With a life expectancy of thirty-five years, it is easy to assume that if Lot’s daughters were still unmarried they were probably young teenagers. Lot was willing to and justified in sacrificing his young daughters for the protection of adult men. When I read the account of the damnation and destruction of Sodom and Gomorrah what is most vivid, in a long sad discussion of condemnation, is that a father begs potentially violent rapists to do as they will with his young daughters to save the life of grown men. Lot’s family values were such that he could dispose of his daughters as he pleased, even if that meant their death and disgrace, and still be the “most righteous” man in the city. Hopefully this is a morality that most could not sanction.
When considering the judgement of Sodom and Gomorrah further, another salient fact emerges that may better explain why God destroyed the cities—aside from their uncertain sexual behaviour. God has grown tired of the wickedness in Sodom and Gomorrah, according to Isaiah 1:10-17; the tiresome sin of Sodom and Gomorrah was worship divorced from social justice.
Hear the words of the Lord, you rulers of Sodom! Listen to the teaching of our God, you people of Gomorrah ! What to me is the multitude of your sacrifices? says. the Lord; I have had enough of burnt offerings of rams and the fat of fed beasts;…..When you come to appear before me, who asked this from your hand? …Wash yourselves; make yourselves clean; remove the evil of your doings from before my eyes; cease to do evil, learn to do good; seek justice, rescue the oppressed defend the orphan plead for the widow. (Isaiah 1:10-17)

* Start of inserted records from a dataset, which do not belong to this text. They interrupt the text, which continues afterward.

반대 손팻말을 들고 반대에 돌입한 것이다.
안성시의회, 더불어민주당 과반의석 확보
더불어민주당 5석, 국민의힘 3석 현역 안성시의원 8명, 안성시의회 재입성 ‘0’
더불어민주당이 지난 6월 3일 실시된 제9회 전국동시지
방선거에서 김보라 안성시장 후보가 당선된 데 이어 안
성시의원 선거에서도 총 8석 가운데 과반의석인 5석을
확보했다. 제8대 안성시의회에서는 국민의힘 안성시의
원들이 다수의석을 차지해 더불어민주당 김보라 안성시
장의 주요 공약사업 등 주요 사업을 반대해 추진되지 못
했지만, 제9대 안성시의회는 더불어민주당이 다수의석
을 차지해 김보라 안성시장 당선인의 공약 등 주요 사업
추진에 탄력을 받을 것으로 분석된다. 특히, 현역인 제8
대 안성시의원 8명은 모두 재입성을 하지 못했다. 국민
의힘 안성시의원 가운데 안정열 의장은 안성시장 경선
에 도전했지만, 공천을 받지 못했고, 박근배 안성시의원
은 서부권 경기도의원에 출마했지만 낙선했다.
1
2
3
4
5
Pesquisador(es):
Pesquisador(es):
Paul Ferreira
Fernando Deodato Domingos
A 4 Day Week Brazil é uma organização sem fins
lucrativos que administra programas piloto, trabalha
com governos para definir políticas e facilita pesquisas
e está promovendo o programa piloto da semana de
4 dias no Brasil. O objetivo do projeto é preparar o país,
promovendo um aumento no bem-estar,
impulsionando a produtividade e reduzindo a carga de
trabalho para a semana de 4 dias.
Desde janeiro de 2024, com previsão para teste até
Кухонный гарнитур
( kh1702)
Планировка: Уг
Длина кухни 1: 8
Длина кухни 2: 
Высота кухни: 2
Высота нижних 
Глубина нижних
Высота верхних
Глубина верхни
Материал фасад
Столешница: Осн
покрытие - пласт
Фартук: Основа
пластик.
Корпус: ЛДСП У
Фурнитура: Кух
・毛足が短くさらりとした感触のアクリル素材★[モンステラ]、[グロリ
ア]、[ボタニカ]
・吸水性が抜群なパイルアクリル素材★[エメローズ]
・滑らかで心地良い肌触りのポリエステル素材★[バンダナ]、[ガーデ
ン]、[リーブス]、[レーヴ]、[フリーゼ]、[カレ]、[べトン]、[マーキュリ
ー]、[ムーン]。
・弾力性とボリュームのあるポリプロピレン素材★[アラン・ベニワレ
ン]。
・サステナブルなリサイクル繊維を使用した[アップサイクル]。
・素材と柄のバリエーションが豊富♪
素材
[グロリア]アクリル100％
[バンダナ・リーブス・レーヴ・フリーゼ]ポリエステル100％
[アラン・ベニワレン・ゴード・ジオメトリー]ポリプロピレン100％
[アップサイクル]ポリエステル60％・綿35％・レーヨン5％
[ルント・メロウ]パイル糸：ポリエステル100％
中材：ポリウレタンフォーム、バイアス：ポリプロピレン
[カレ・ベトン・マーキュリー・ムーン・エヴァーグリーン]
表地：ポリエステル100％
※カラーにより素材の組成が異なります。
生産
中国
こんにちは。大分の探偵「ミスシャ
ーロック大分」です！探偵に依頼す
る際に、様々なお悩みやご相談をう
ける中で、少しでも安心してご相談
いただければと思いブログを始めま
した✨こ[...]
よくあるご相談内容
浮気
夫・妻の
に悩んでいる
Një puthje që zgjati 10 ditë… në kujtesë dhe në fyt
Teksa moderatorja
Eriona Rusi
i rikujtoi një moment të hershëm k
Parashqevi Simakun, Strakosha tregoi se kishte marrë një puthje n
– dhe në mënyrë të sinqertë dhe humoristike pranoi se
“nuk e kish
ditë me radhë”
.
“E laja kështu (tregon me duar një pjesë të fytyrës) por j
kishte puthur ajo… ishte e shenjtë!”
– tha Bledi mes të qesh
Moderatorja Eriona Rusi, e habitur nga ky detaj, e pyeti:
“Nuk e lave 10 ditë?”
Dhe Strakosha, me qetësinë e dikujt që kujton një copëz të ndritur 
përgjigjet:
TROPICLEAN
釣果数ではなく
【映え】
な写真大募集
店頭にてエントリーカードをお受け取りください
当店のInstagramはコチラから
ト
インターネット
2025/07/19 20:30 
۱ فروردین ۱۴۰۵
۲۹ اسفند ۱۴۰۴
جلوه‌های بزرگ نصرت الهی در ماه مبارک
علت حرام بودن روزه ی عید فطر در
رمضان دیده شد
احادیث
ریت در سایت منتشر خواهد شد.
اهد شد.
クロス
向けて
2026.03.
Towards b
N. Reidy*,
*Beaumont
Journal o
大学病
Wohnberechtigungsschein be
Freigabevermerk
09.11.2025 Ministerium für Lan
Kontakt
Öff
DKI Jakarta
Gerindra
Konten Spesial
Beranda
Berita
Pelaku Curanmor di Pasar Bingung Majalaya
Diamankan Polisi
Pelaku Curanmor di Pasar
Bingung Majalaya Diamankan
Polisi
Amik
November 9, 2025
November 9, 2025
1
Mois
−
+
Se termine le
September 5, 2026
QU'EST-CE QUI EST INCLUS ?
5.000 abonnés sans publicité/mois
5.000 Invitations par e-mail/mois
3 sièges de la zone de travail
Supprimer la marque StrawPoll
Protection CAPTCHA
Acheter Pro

This is the longest passage speaking directly to the sins of Sodom and Gomorrah outside of the Genesis 19 account. In the remaining six passages, the two cities are mentioned as exemplars and modes of comparison for the wicked life. This passage from Isaiah supports a reading of the destruction of Sodom and Gomorrah not as the final judgment on contemporary homosexuality, but on grounds that they repeatedly defiled the sacrificial system—a system critical to the Hebrew God’s relationship with the Israelite people—by living in ways that were unjust to those most vulnerable in society.
Some interpreting Genesis 19 are so narrowly focused on the vague insinuation of what might be same-gender-sex assault that they miss the social injustice that motivated the destruction of Sodom and Gomorrah. A contextual reading of the Genesis 19 narrative shows that what was of utmost importance at the time was maintaining strict hospitality codes and the integrity of the sacrificial system. Unfortunately, the social justice necessary to maintain these systems did not appear to include concern for the wellbeing of young women.
Using the Sodom and Gomorrah account to condemn homosexuality without addressing the issues of social injustice, particularly the disregard for the welfare of young women, is a case of theological stonewalling. How ironic that the Stonewall Inn was the place where those so greatly oppressed by the interpretation of Genesis 19, as the definitive Biblical condemnation of homosexuality, finally defied that oppression.
Sherry Morton completed her MA in Religious Studies at GSU in 2010. Her interests lie in the intersection of cognitive science of religion, particularly the impact of religious ritual on the brain.